> Exercise brief: When a line below holds the string "cursor", show that line.

BEGIN Supplied material

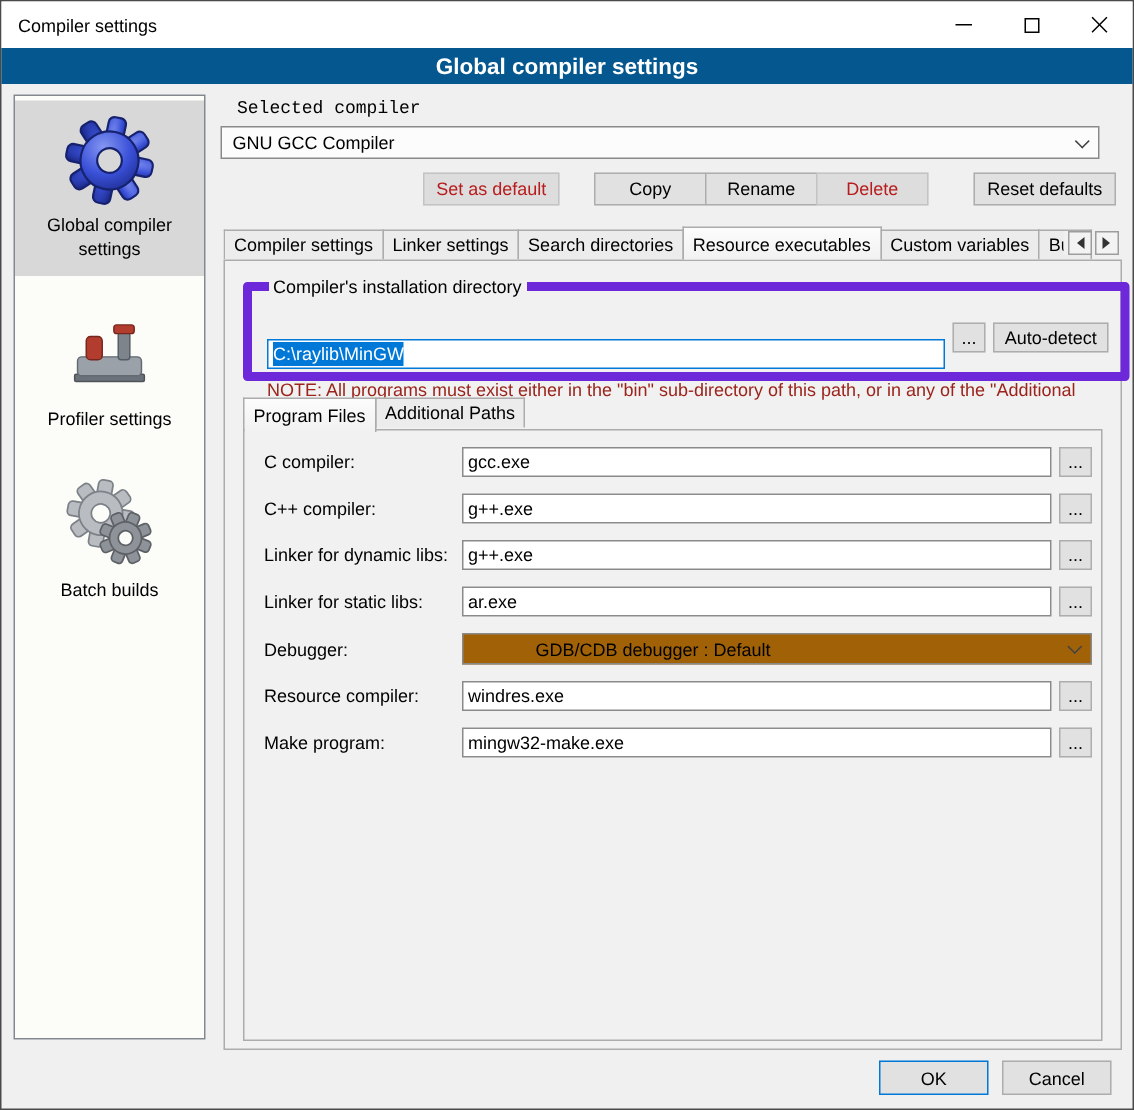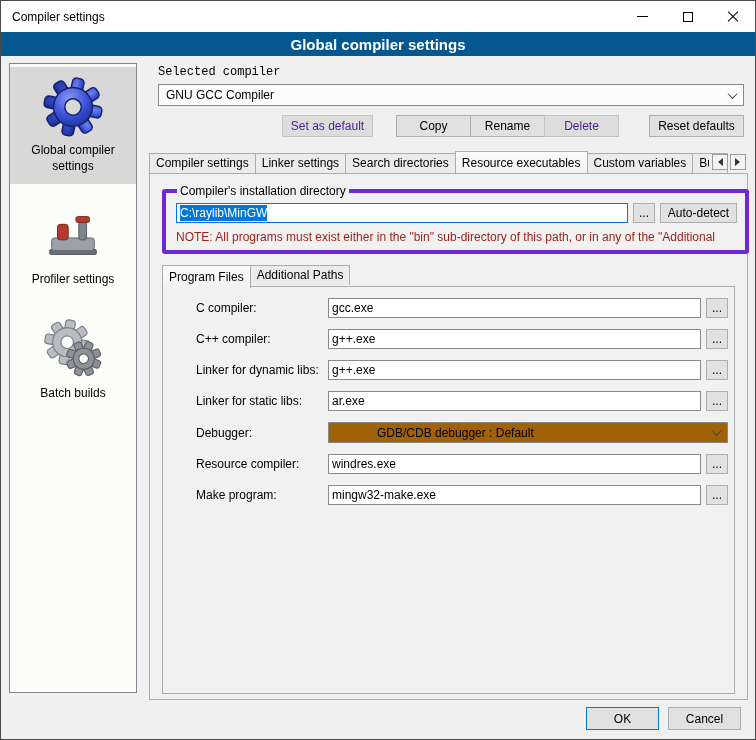--- a/index.html
+++ b/index.html
@@ -37,30 +37,30 @@
   .side-item.selected { background:#d8d8d8; }
   .side-label { font-size:12px; color:#000; text-align:center; margin-top:6px; line-height:1.3; }
   .side-icon { width:62px; height:62px; display:block; }
   
   .main { position:absolute; left:146px; top:3px; width:602px; }
   .sel-label { font-size:12px; margin:6px 0 5px 11px;font-family:Liberation Mono, monospace; }
   .combo {
     height:22px; border:1px solid #8a8a8a; background:#fcfcfc;
     display:flex; align-items:center; font-size:12px; padding:0 2px 0 7px;
   }
-  .combo-top { margin-left:11px; width:586px; }
+  .combo-top { width:586px; }
   .combo-text { flex:1; white-space:nowrap; overflow:hidden; }
   .combo-arrow { width:18px; display:flex; align-items:center; justify-content:center; align-self:stretch; }
   .chev { width:7px; height:7px; border-right:1.5px solid #444; border-bottom:1.5px solid #444; transform:rotate(45deg) translate(-1px,-1px); }
   
   .btn {
     font-family:inherit; font-size:12px; color:#000;
     height:22px; background:#e1e1e1; border:1px solid #adadad; cursor:default;
   }
-  .btn:disabled { color:#4c1d95; background:#dddddd; border-color:#c3c3c3; }
+  .btn:disabled { color:#b91c1c; background:#dddddd; border-color:#c3c3c3; }
   .btnrow { display:flex; margin:9px 0 0 11px; width:586px; }
   .btn-setdefault { width:91px; margin-left:124px; }
   .btn-copy   { width:75px; margin-left:23px; }
   .btn-rename { width:75px; margin-left:-1px; }
   .btn-delete { width:75px; margin-left:-1px; }
   .btn-reset  { width:95px; margin-left:auto; }
   
   .tabstrip { position:relative; margin:13px 0 0 2px; width:599px; height:23px; display:flex; align-items:flex-end; overflow:hidden; }
   .tab {
     font-size:12px; height:20px; line-height:19px; padding:0 6px; white-space:nowrap;
@@ -75,40 +75,40 @@
   .tab-arrows { position:absolute; right:2px; bottom:3px; display:flex; gap:2px; z-index:4; background:#f0f0f0; padding-left:3px; }
   .tab-arrow { width:16px; height:16px; background:#f3f3f3; border:1px solid #9d9d9d; display:flex; align-items:center; justify-content:center; padding:0; }
   .tri-left  { width:0; height:0; border:4px solid transparent; border-right:5px solid #333; margin-left:-3px; }
   .tri-right { width:0; height:0; border:4px solid transparent; border-left:5px solid #333; margin-right:-3px; }
   
   .tabpanel {
     margin-left:2px; width:599px; height:527px; border:1px solid #acacac;
     background:#f1f1f1; position:relative; z-index:1; padding:10px 12px 0 12px;
   }
   
-  .group { border:4px solid #6d28d9; border-radius:3px; padding:5px 8px 8px 10px; height:70px; }
+  .group { border:6px solid #6d28d9; border-radius:3px; padding:5px 8px 8px 10px; height:70px; }
   .group legend { font-size:12px; padding:0 3px; margin-left:1px; }
   .dir-row { display:flex; align-items:center; }
   .textbox {
     height:20px; border:1px solid #8a8a8a; background:#fff;
     display:flex; align-items:center; padding:0 3px; font-size:12px; overflow:hidden; white-space:nowrap;
   }
-  .textbox.focused { border-color:var(--accent,#0078d7); }
+  .textbox.focused { border-color:var(--accent,#0078d7);margin-top:23px; }
   .selected-text { background:var(--selection,#0078d7); color:#fff; padding:1px 0; }
   .dir-input { width:452px; flex:none; }
   .btn.browse { width:22px; height:20px; padding:0; margin-left:5px; line-height:10px; }
   .btn.autodetect { width:77px; height:20px; padding:0; margin-left:5px; }
   .note { margin-top:7px; font-size:12px; color:var(--note-text,#9b241c); white-space:nowrap; overflow:hidden; }
   
   .inner-tabstrip { display:flex; margin-top:11px; height:22px; position:relative; z-index:2; }
   .inner-panel {
     border:1px solid #acacac; background:#f1f1f1; height:408px;
     margin-top:-1px; padding:11px 6px 0 13px; position:relative; z-index:1;
   }
-  .field-row { display:flex; align-items:center; margin-bottom:11px;margin-left:20px; }
+  .field-row { display:flex; align-items:center; margin-bottom:11px; }
   .field-label { width:132px; flex:none; font-size:12px; }
   .field-row .textbox { flex:1; }
   .combo.field-combo { flex:1; height:21px; background:#a16207; border-color:#8a8a8a;padding-left:48px; }
   
   .footer { position:absolute; right:14px; bottom:8px; display:flex; gap:9px; }
   .footer .btn { width:73px; height:23px; }
   .footer .btn.ok { border-color:var(--accent,#0078d7); }
 </style>
 </head>
 <body>

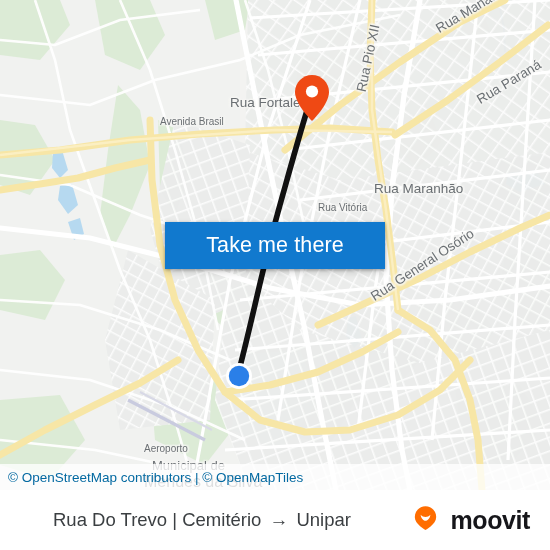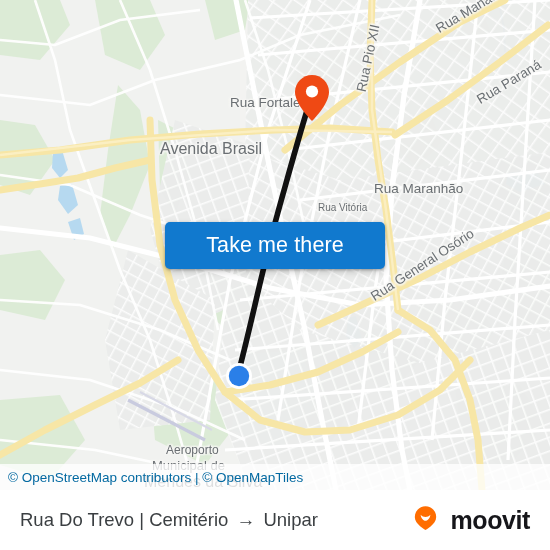--- a/index.html
+++ b/index.html
@@ -30,21 +30,21 @@
   }
 
   
   #destpin{position:absolute;left:294px;top:74px;width:36px;height:48px;}
   #origindot{position:absolute;left:225px;top:362px;width:28px;height:28px;}
 
   
   #takemethere{
     position:absolute;left:165px;top:222px;width:220px;height:47px;
     background:#1179ce;
-    border:0;border-radius:5px;
+    border:0;border-radius:0;
     color:#ffffff;
     font-family:"Liberation Sans", sans-serif;
     font-size:21.5px;
     letter-spacing:.1px;
     cursor:pointer;
     box-shadow:0 1px 3px rgba(0,0,0,.28), 0 3px 7px rgba(0,0,0,.16);
     display:flex;align-items:center;justify-content:center;
     padding:0;
   }
 
@@ -61,21 +61,21 @@
 
   
   #footer{
     position:absolute;left:0;top:490px;width:550px;height:60px;
     background:#ffffff;
     display:flex;align-items:center;justify-content:space-between;
     padding:0 20px;box-sizing:border-box;
   }
   #routetitle{
     font-size:18.5px;color:#3b3f42;white-space:nowrap;
-    display:flex;align-items:center;gap:8px;
+    display:flex;align-items:center;gap:8px;margin-left:33px;
   }
   #routetitle .arrow{font-size:19px;color:#3b3f42;}
   #brand{display:flex;align-items:center;gap:12px;}
   #brandtext{
     font-size:25px;font-weight:bold;color:#16161a;letter-spacing:-0.4px;
     font-family:"Liberation Sans", sans-serif;
   }
 </style>
 </head>
 <body>
@@ -222,28 +222,28 @@
         <g stroke="#d8d9e6" stroke-width="2" fill="none">
           <path d="M140 392 L212 430"></path>
         </g>
 
         <path d="M238 374 C 250 330, 262 270, 278 212 C 292 162, 302 125, 311 98" stroke="#111111" stroke-width="5.6" fill="none" stroke-linecap="round"></path>
       </g>
     </svg>
 
     <div id="labels">
         <div class="maplabel" style="left: 230px; top: 95px; font-size: 13.5px;">Rua Fortaleza</div>
-        <div class="maplabel" style="left: 160px; top: 140px; font-size: 16px;">Avenida Brasil</div>
+        <div class="maplabel" style="left: 160px; top: 116px; font-size: 10px;">Avenida Brasil</div>
         <div class="maplabel" style="left: 437px; top: 22px; font-size: 13.5px; transform: rotate(-31deg); transform-origin: left center;">Rua Manaus</div>
         <div class="maplabel" style="left: 361px; top: 84px; font-size: 13.5px; transform: rotate(-78deg); transform-origin: left center;">Rua Pio XII</div>
         <div class="maplabel" style="left: 478px; top: 93px; font-size: 13.5px; transform: rotate(-31deg); transform-origin: left center;">Rua Paraná</div>
         <div class="maplabel" style="left: 349px; top: 181px; font-size: 13.5px; margin-left: 25px;">Rua Maranhão</div>
         <div class="maplabel" style="left: 318px; top: 202px; font-size: 10px;">Rua Vitória</div>
         <div class="maplabel" style="left: 372px; top: 290px; font-size: 13.5px; transform: rotate(-33deg); transform-origin: left center;">Rua General Osório</div>
-        <div class="maplabel" style="left: 166px; top: 443px; font-size: 12px;">Aeroporto</div>
+        <div class="maplabel" style="left: 144px; top: 443px; font-size: 10px;">Aeroporto</div>
         <div class="maplabel" style="left: 152px; top: 458px; font-size: 13px;">Municipal de</div>
         <div class="maplabel" style="left: 144px; top: 473px; font-size: 16px;">Mendes da Silva</div>
       </div>
 
     <div id="destpin">
       <svg width="36" height="48" viewBox="0 0 36 48">
         <path d="M18 1 C8.6 1 1 8.6 1 18 c0 12.5 17 29 17 29 s17 -16.5 17 -29 C35 8.6 27.4 1 18 1 z" fill="#ef4914"></path>
         <circle cx="18" cy="17.5" r="6.1" fill="#ffffff"></circle>
       </svg>
     </div>

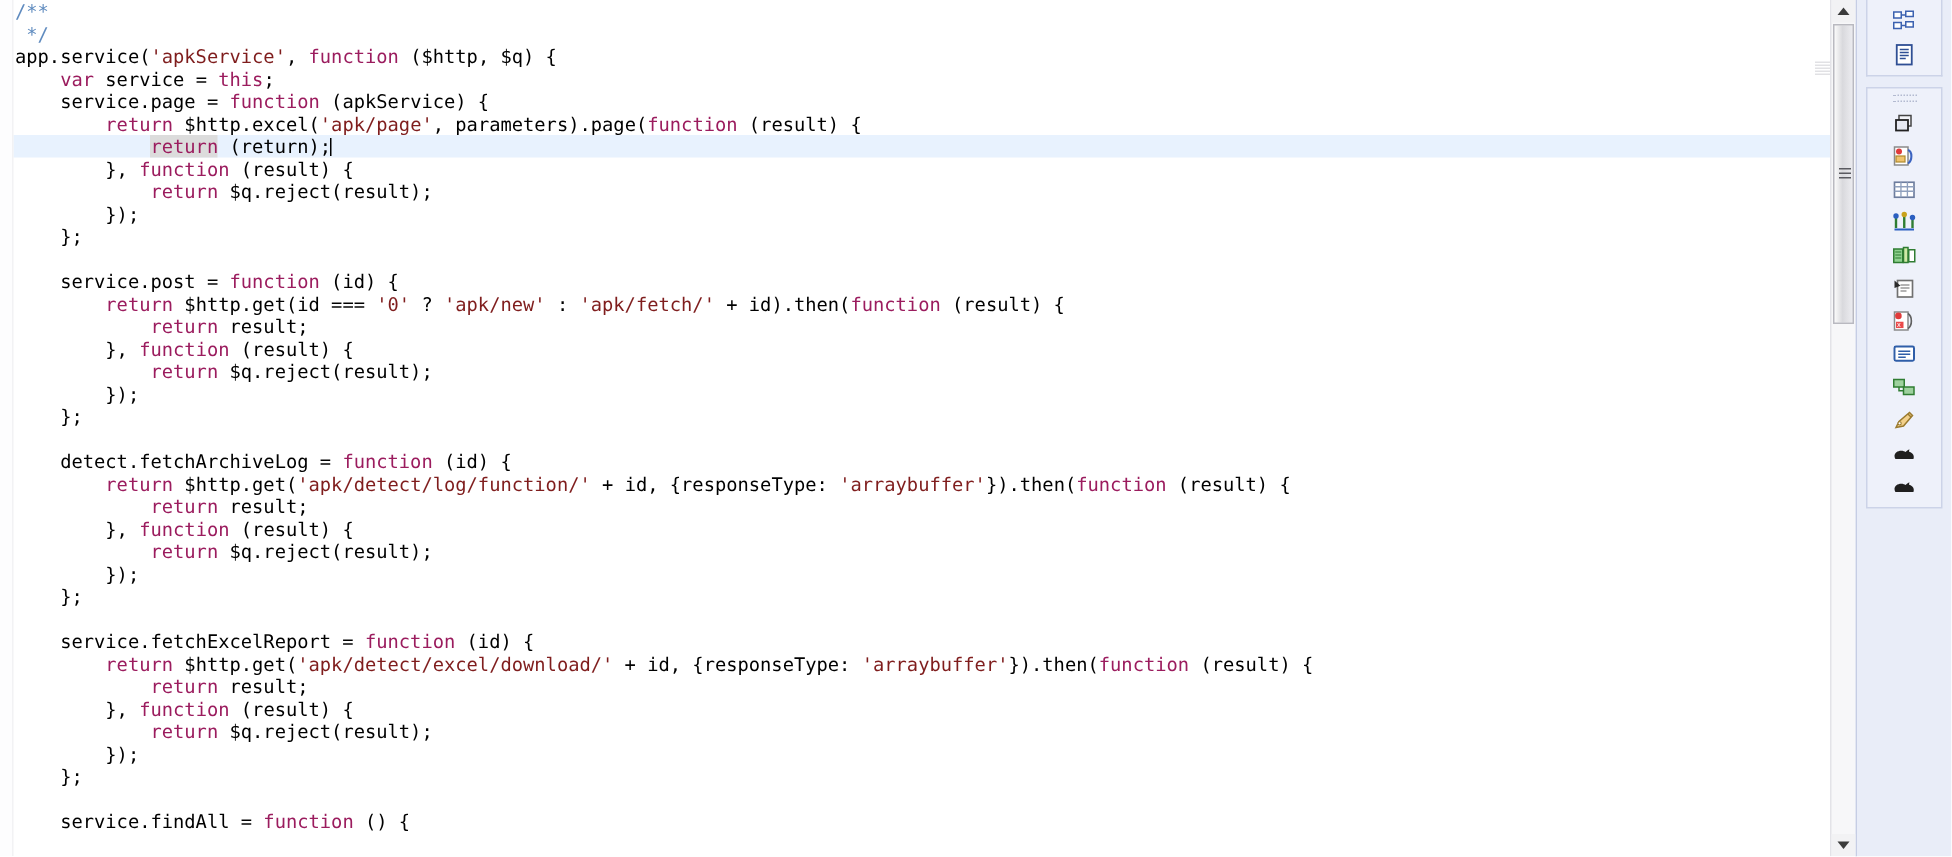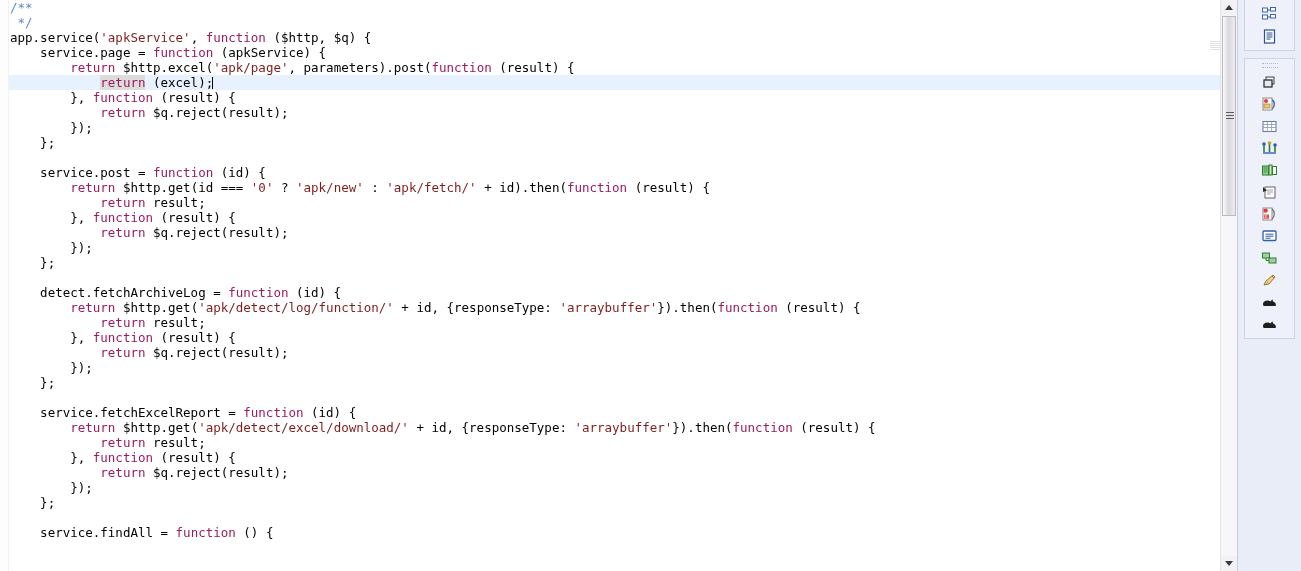--- a/index.html
+++ b/index.html
@@ -184,23 +184,24 @@
 <div id="app">
 
   <div class="editor-wrap">
 
     <div class="gutter"></div>
 
     <div class="code-area" id="code-area">
         <div class="line"><span class="cmt lt">/**</span></div>
         <div class="line"><span class="cmt lt"> */</span></div>
         <div class="line"><span class="pl lt">app.service(</span><span class="str lt">'apkService'</span><span class="pl lt">, </span><span class="kw lt">function</span><span class="pl lt"> ($http, $q) {</span></div>
+        <div class="line"><span class="pl lt">    </span><span class="kw lt">var</span><span class="pl lt"> service = </span><span class="kw lt">this</span><span class="pl lt">;</span></div>
         <div class="line"><span class="pl lt">    service.page = </span><span class="kw lt">function</span><span class="pl lt"> (apkService) {</span></div>
-        <div class="line"><span class="pl lt">        </span><span class="kw lt">return</span><span class="pl lt"> $http.excel(</span><span class="str lt">'apk/page'</span><span class="pl lt">, parameters).post(</span><span class="kw lt">function</span><span class="pl lt"> (result) {</span></div>
-        <div class="line current"><span class="pl lt">            </span><span class="kw hl lt">return</span><span class="pl lt"> (excel);</span><span class="caret"></span></div>
+        <div class="line"><span class="pl lt">        </span><span class="kw lt">return</span><span class="pl lt"> $http.excel(</span><span class="str lt">'apk/page'</span><span class="pl lt">, parameters).page(</span><span class="kw lt">function</span><span class="pl lt"> (result) {</span></div>
+        <div class="line current"><span class="pl lt">            </span><span class="kw hl lt">return</span><span class="pl lt"> (return);</span><span class="caret"></span></div>
         <div class="line"><span class="pl lt">        }, </span><span class="kw lt">function</span><span class="pl lt"> (result) {</span></div>
         <div class="line"><span class="pl lt">            </span><span class="kw lt">return</span><span class="pl lt"> $q.reject(result);</span></div>
         <div class="line"><span class="pl lt">        });</span></div>
         <div class="line"><span class="pl lt">    };</span></div>
         <div class="line"><span class="pl lt"></span></div>
         <div class="line"><span class="pl lt">    service.post = </span><span class="kw lt">function</span><span class="pl lt"> (id) {</span></div>
         <div class="line"><span class="pl lt">        </span><span class="kw lt">return</span><span class="pl lt"> $http.get(id === </span><span class="str lt">'0'</span><span class="pl lt"> ? </span><span class="str lt">'apk/new'</span><span class="pl lt"> : </span><span class="str lt">'apk/fetch/'</span><span class="pl lt"> + id).then(</span><span class="kw lt">function</span><span class="pl lt"> (result) {</span></div>
         <div class="line"><span class="pl lt">            </span><span class="kw lt">return</span><span class="pl lt"> result;</span></div>
         <div class="line"><span class="pl lt">        }, </span><span class="kw lt">function</span><span class="pl lt"> (result) {</span></div>
         <div class="line"><span class="pl lt">            </span><span class="kw lt">return</span><span class="pl lt"> $q.reject(result);</span></div>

END Supplied material

> Completed exercise:
     height:22px; background:#e1e1e1; border:1px solid #adadad; cursor:default;
     cursor:pointer;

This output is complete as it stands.